Parthenocissus quinquefolia var. engelmannii
Common Name: Virginia creeper
Type: Vine
Family: Vitaceae
Zone: 3 to 9
Height: 30.00 to 50.00 feet
Spread: 5.00 to 10.00 feet
Bloom Time: May to July
Bloom Description: Greenish-white
Sun: Full sun to part shade
Water: Medium
Maintenance: Medium
Suggested Use: Ground Cover, Naturalize
Flower: Insignificant
Leaf: Good Fall
Attracts: Birds
Fruit: Showy
Tolerate: Deer, Drought, Heavy Shade, Erosion, Clay Soil, Black Walnut

Culture

Easily grown in average, medium moisture, well-drained soils in full sun to part shade. Tolerates full shade. Best fall color generally occurs in sunny locations. This is an easy-to-grow plant with good tolerance for a wide range of soils and urban conditions. It often needs little care, but must be trimmed regularly to keep it in bounds. It should be sited in areas where it will have room to expand and grow. It should not be grown up wood or shingle walls because the holdfasts are difficult to remove. It can ruin painted surfaces. If unchecked, vines can also attach to and seriously damage such objects as gutters, shutters or wiring around homes and buildings.

Noteworthy Characteristics

Parthenocissus quinquefolia is a deciduous, woody vine that is commonly called Virginia creeper or woodbine. It is native to eastern and central North America south to Mexico. It occurs statewide in Missouri, typically being located in open areas of ravines, valleys, rich woods, hillsides and bluffs. This is a vigorous tendril-climbing vine that will rapidly grow to 30-50’ long or more. It needs no support because it clings to surfaces (e.g., brick, stone or wood walls) by adhesive holdfasts (also called sucker disks) located at the tendril ends. It also will creep along the ground as suggested by the common name. Compound-palmate leaves (usually 5 saw-toothed leaflets, each leaflet to 6” long) emerge purplish in spring, mature to dull green in summer and change to attractive shades of purple and crimson red in fall. Greenish white flowers in late spring to early summer appear in the upper leaf axils, but are generally hidden by the foliage and are ornamentally insignificant. Flowers give way to blue-black berries (to 3/8” diameter) which are also hidden by the foliage and are often not visible until autumn leaf drop. Birds eat the berries.

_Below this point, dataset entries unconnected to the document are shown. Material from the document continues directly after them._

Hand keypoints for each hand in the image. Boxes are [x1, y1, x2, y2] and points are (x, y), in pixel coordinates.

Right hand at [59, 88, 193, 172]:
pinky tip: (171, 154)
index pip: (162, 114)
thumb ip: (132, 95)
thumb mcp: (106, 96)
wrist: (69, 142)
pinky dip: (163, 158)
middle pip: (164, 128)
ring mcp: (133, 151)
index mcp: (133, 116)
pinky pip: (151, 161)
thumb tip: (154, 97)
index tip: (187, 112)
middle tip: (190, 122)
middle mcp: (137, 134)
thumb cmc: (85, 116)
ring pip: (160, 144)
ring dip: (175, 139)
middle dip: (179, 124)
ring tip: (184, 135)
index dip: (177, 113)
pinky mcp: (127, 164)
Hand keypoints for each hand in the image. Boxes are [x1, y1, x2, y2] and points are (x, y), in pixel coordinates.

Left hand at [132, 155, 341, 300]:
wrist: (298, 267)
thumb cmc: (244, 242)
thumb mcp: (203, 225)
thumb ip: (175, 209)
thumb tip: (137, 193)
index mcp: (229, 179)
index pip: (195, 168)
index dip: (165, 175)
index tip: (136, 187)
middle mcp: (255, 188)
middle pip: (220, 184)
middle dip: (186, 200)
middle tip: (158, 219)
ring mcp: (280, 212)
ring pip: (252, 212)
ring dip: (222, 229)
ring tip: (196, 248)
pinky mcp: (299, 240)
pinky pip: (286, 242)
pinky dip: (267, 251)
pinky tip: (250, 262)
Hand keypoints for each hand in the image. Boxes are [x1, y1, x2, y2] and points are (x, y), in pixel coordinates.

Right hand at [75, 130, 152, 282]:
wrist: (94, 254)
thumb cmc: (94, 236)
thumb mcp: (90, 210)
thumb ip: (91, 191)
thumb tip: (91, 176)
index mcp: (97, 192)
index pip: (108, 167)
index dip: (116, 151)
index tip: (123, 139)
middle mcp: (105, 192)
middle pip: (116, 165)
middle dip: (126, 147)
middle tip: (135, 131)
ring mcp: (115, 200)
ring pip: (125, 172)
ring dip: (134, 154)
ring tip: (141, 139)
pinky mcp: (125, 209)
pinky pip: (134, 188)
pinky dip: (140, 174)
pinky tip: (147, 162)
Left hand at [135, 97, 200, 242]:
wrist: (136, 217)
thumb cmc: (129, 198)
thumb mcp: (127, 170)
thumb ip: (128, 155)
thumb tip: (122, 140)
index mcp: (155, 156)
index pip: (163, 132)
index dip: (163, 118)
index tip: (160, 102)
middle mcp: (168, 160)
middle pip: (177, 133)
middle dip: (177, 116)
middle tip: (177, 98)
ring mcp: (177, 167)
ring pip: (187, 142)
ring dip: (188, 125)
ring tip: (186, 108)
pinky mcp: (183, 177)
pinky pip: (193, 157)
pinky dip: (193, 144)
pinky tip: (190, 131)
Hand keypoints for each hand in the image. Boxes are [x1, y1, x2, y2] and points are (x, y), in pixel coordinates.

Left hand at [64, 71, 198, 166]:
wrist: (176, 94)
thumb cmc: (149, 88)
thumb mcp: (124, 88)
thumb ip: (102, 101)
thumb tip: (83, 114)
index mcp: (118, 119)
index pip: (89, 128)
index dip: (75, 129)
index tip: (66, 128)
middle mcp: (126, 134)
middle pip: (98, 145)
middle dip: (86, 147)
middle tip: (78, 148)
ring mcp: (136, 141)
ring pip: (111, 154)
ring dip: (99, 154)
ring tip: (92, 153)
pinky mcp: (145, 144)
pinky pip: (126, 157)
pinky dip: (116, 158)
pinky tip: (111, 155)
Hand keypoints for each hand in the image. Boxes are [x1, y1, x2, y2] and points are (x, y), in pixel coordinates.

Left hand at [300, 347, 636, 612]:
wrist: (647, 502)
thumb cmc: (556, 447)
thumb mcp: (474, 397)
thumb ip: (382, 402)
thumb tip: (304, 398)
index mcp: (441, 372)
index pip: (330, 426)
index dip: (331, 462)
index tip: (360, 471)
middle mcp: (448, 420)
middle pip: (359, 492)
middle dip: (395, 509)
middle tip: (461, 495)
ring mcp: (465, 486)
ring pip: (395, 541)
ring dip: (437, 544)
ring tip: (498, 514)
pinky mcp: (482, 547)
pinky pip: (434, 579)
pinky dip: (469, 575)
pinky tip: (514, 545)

Var. engelmannii primarily differs from species plants by being less robust, having smaller leaflets and producing a bronze-red fall color.

Genus name comes from the Greek words parthenos meaning a virgin and kissos meaning ivy.

Specific epithet means five-leaved in reference to the palmate leaves.

Problems

No serious insect or disease problems. Mildews, leaf spots, canker and wilt may occur. Potential insect pests include beetles, scale and leaf hoppers. Once attached to the side of a building or wall, this vine becomes difficult to remove and will damage painted surfaces and leave residues.

Garden Uses

Effective climber for brick or stone walls of buildings, large trellises, arbors, fences or through large trees. Also effective as a ground cover to cover rock piles, stumps or for erosion control on slopes.